Nachdem sich alle Gäste mit einem vom Primizianten spendierten Essen gestärkt hatten, standen Grußworte an. Landrat Peter Dreier hatte zwar die festliche Messe in der Pfarrkirche besuchen können, musste sich jedoch danach wegen der Ministerpräsidenten-Visite zur Landshuter Hochzeit verabschieden. Für ihn sprach stellvertretender Landrat Rudolf Lehner ein Grußwort. Er betonte zunächst, dass es nicht nur für die Stadt, sondern auch für den Landkreis ein besonderer Tag sei, an dem die Primiz gefeiert werde. Für Bernhard Häglsperger sei die erste Messe als Zelebrant in der Heimatpfarrei ein Aufbruch zu den Menschen, denen er künftig als Seelsorger und Priester dienen wolle. Es bestehe nach Lehners Worten hierzulande kein Mangel an Leuten, die eine Hinwendung zu den Schwachen propagieren oder Solidarität einfordern würden – auch wenn man oft Taten vermisse. Ein Priester sei diesbezüglich ein „Handwerker der Nächstenliebe“: Er gebe den Menschen, was sie in bestimmten Lebenssituationen am nötigsten brauchen – Halt und Trost, Festigkeit und Stärke, Gewissheit und Vertrauen. Bernhard Häglsperger habe sich für diesen Lebensweg entschieden und diese Herausforderung gewählt. „Dafür wünsche ich auch im Namen des Landkreises vor allem Zufriedenheit, Erfüllung und immer ein fröhliches, glaubendes Herz“, schloss Lehner. 

In Vertretung für Bürgermeister Haider sprach Zweiter Bürgermeister Johann Sarcher ein weiteres Grußwort. Er hob hervor, dass man mit Bernhard Häglsperger dessen Entscheidung feiere, sein Leben ganz in den Dienst Gottes gestellt zu haben. Dabei würdigte Sarcher das „freundliche und bescheidene Wesen des ganz von seiner Berufung erfüllten Bernhard Häglsperger“. „Dass der Priester ein Mittler zwischen Gott und den Menschen ist, hat der Festgottesdienst schon bestens gezeigt“, lobte Sarcher die Messfeier am Vormittag. Häglsperger habe mit seinem Entschluss, Priester zu werden, auf übliche Karrieremuster verzichtet. „Das nötigt Respekt ab“, bekannte Sarcher. Gleichzeitig hob er nochmals die Freude hervor, einen waschechten Vilsbiburger auf diesem Weg begleiten zu dürfen. 

In mehreren kleinen Programmeinlagen wurde im Verlauf des Nachmittags Bernhard Häglsperger gratuliert und auch auf seinen persönlichen Werdegang hingewiesen. Seine Schwestern, Nichten und Neffen gingen dabei humorvoll auf die privaten Aspekte eines Pfarrers in der Familie ein, eine Gruppe von Freunden aus der gemeinsamen Ministrantenzeit hatte mehrere Wegbegleiter von Bernhard Häglsperger vor der Kamera erzählen lassen.
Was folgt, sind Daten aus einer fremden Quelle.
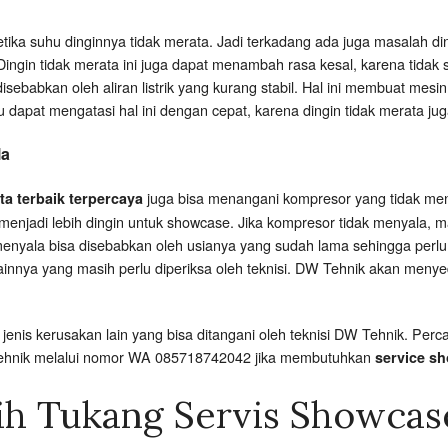
etika suhu dinginnya tidak merata. Jadi terkadang ada juga masalah d
ngin tidak merata ini juga dapat menambah rasa kesal, karena tidak
sebabkan oleh aliran listrik yang kurang stabil. Hal ini membuat mes
u dapat mengatasi hal ini dengan cepat, karena dingin tidak merata j
la
juga bisa menangani kompresor yang tidak me
ta terbaik terpercaya
menjadi lebih dingin untuk showcase. Jika kompresor tidak menyala, 
menyala bisa disebabkan oleh usianya yang sudah lama sehingga perlu
lainnya yang masih perlu diperiksa oleh teknisi. DW Tehnik akan meny
enis kerusakan lain yang bisa ditangani oleh teknisi DW Tehnik. P
Tehnik melalui nomor WA 085718742042 jika membutuhkan
service sh
ih Tukang Servis Showcas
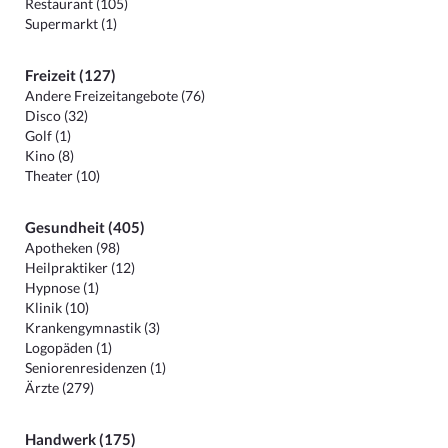
Restaurant (105)
Supermarkt (1)
Freizeit (127)
Andere Freizeitangebote (76)
Disco (32)
Golf (1)
Kino (8)
Theater (10)
Gesundheit (405)
Apotheken (98)
Heilpraktiker (12)
Hypnose (1)
Klinik (10)
Krankengymnastik (3)
Logopäden (1)
Seniorenresidenzen (1)
Ärzte (279)
Handwerk (175)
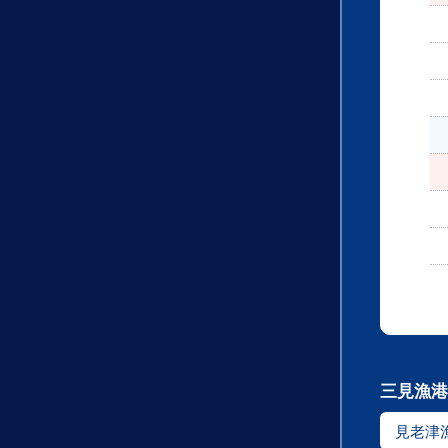
三見漁港
見老津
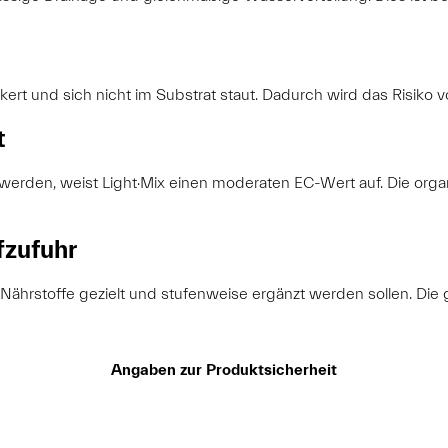
ickert und sich nicht im Substrat staut. Dadurch wird das Risik
t
 werden, weist Light·Mix einen moderaten EC-Wert auf. Die or
fzufuhr
en Nährstoffe gezielt und stufenweise ergänzt werden sollen. Di
Angaben zur Produktsicherheit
Der ehemalige Stadtpfarrer Siegfried Heilmer erinnerte sich dabei daran, dass der kleine Bernhard schon im Religionsunterricht in der Grundschule durch seine Bibelkenntnisse aufgefallen ist. „Da hat er mich dann auch drauf hingewiesen, dass etwas von einer Geschichte fehlt, wenn ich im Unterricht die Sachen einfacher darstellen wollte.“ Dass Bernhard Häglsperger ein begabter Musiker ist, erfuhren die Gäste ebenso wie die Tatsache, dass er als Kind 1995 das Baumhaus seiner Spielkameraden eingeweiht hat – wovon eine alte Tonaufnahme vorgespielt wurde. 
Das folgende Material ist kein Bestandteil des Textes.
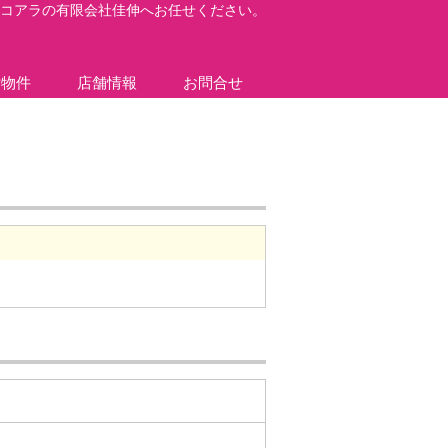
コアラの有限会社佳伸へお任せください。
貸物件
店舗情報
お問合せ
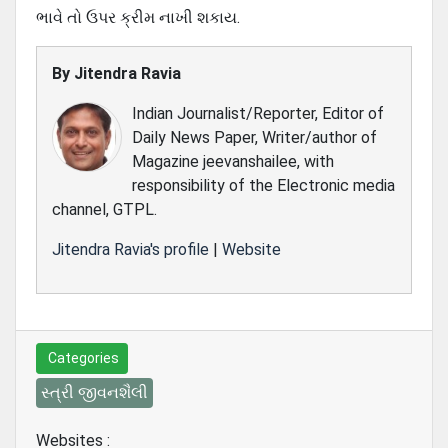
ભાવે તો ઉપર ક્રીમ નાખી શકાય.
By
Jitendra Ravia
Indian Journalist/Reporter, Editor of
Daily News Paper, Writer/author of
Magazine jeevanshailee, with
responsibility of the Electronic media
channel, GTPL.
Jitendra Ravia's profile
|
Website
Categories
સ્ત્રી જીવનશૈલી
Websites :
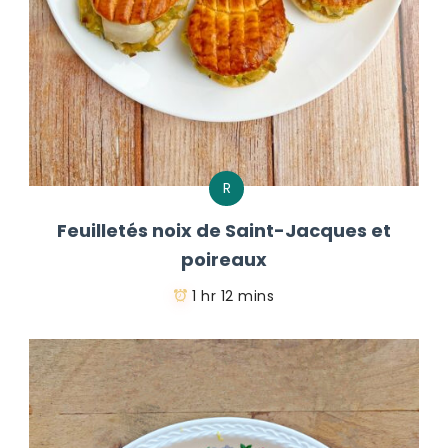
R
Feuilletés noix de Saint-Jacques et
poireaux
1 hr 12 mins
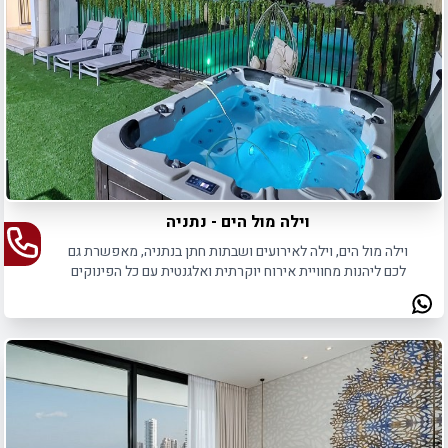
וילה מול הים - נתניה
וילה מול הים, וילה לאירועים ושבתות חתן בנתניה, מאפשרת גם
לכם ליהנות מחוויית אירוח יוקרתית ואלגנטית עם כל הפינוקים
האפשריים.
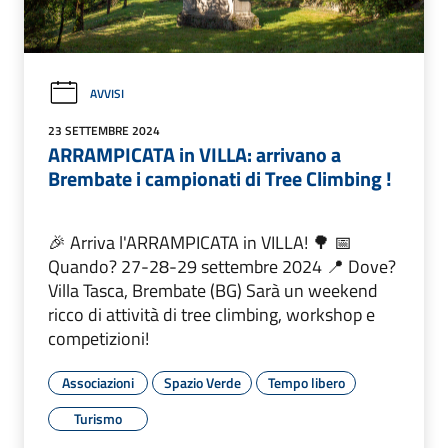
AVVISI
23 SETTEMBRE 2024
ARRAMPICATA in VILLA: arrivano a
Brembate i campionati di Tree Climbing !
🎉 Arriva l'ARRAMPICATA in VILLA! 🌳 📅
Quando? 27-28-29 settembre 2024 📍 Dove?
Villa Tasca, Brembate (BG) Sarà un weekend
ricco di attività di tree climbing, workshop e
competizioni!
Associazioni
Spazio Verde
Tempo libero
Turismo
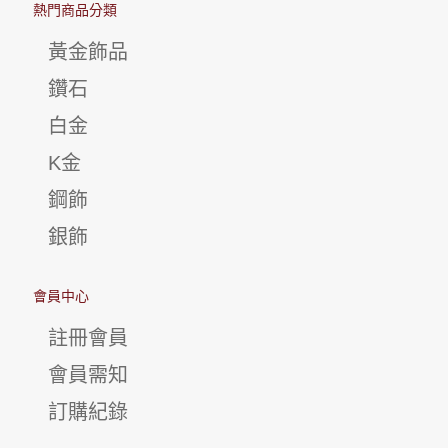
熱門商品分類
黃金飾品
鑽石
白金
K金
鋼飾
銀飾
會員中心
註冊會員
會員需知
訂購紀錄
Nachdem sich alle Gäste mit Kaffee und Kuchen gestärkt hatten, fand der Festtag mit einer Vesper in der Pfarrkirche seinen würdigen Abschluss, dabei spendete Bernhard Häglsperger einer großen Zahl von Gläubigen den Einzel-Primizsegen. Dem Gottesdienst vorausgegangen war ein Glockenkonzert, das zeigte, dass Vilsbiburger Kirchenglocken mehr können als einfach nur läuten. – Bernhard Häglsperger wird übrigens auch als neugeweihter Geistlicher nicht aus der Welt sein, er wird bald in Neumarkt-Sankt Veit als Priester mitarbeiten.